Source records:

=== Begin Enclosure ===

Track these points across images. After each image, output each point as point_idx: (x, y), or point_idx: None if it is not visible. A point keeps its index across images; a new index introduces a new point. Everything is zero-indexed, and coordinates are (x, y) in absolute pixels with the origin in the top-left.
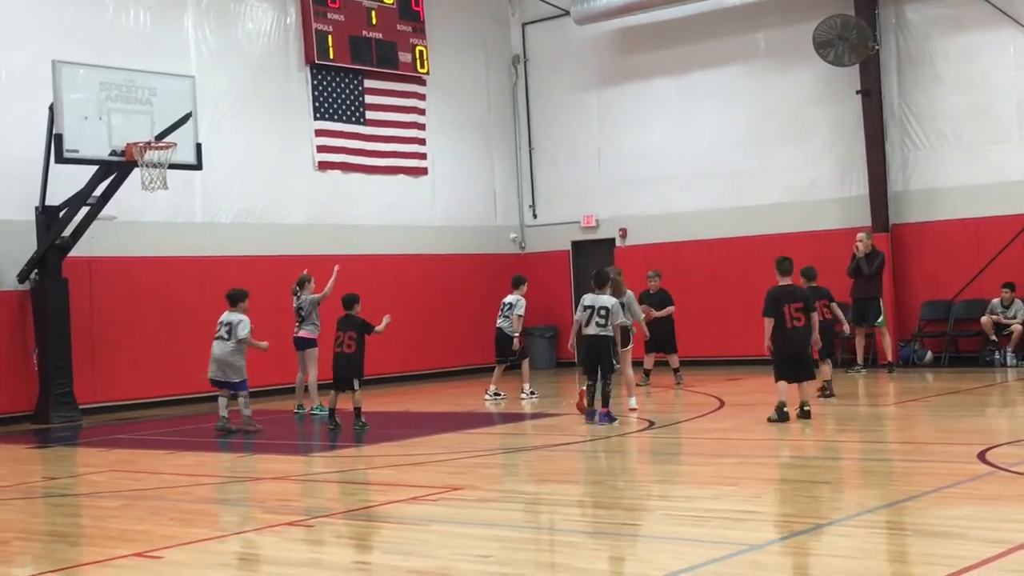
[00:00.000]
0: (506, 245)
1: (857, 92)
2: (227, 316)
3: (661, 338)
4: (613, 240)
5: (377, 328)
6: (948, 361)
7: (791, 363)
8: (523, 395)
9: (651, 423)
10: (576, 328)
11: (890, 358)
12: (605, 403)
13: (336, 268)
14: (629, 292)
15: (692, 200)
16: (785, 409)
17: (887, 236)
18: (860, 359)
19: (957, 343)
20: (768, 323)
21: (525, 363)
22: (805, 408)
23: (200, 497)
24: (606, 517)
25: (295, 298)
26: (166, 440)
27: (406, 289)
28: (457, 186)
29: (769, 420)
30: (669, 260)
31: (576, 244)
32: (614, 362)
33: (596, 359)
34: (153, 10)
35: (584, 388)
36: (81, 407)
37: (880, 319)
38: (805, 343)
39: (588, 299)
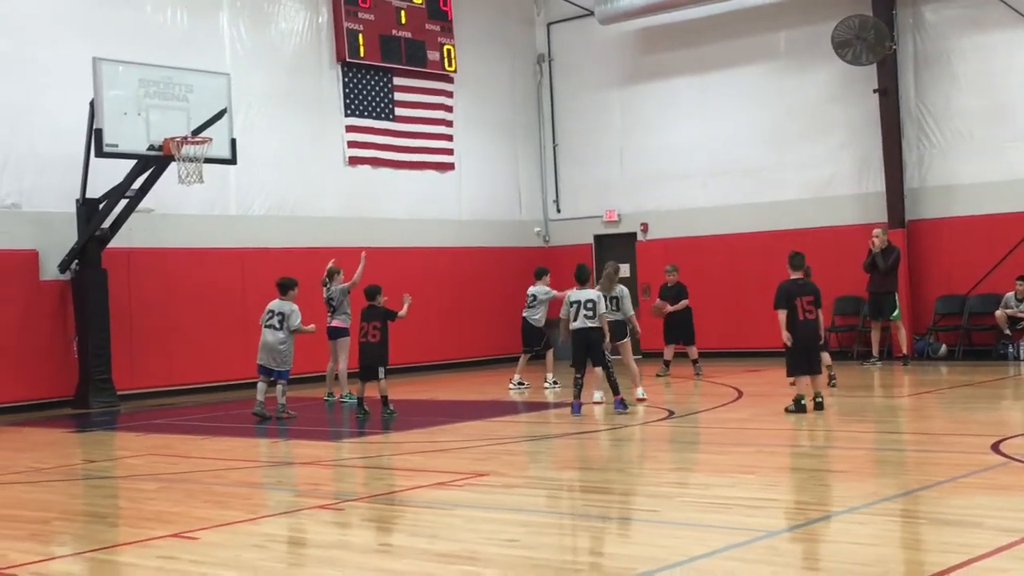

=== End Enclosure ===

Description of the task: From the line containing "1: (857, 92)" to the final line above, both included, transcribe every line exactly and leave all pictures out.

Response to this exercise:
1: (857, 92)
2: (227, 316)
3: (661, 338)
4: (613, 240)
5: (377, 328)
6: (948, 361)
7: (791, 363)
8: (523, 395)
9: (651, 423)
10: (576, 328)
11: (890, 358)
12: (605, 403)
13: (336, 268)
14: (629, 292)
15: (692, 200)
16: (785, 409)
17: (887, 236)
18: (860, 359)
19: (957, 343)
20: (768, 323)
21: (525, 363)
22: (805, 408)
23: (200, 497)
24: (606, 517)
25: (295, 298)
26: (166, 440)
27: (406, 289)
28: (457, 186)
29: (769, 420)
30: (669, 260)
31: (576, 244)
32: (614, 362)
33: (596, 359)
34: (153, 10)
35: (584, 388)
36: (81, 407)
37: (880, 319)
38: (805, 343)
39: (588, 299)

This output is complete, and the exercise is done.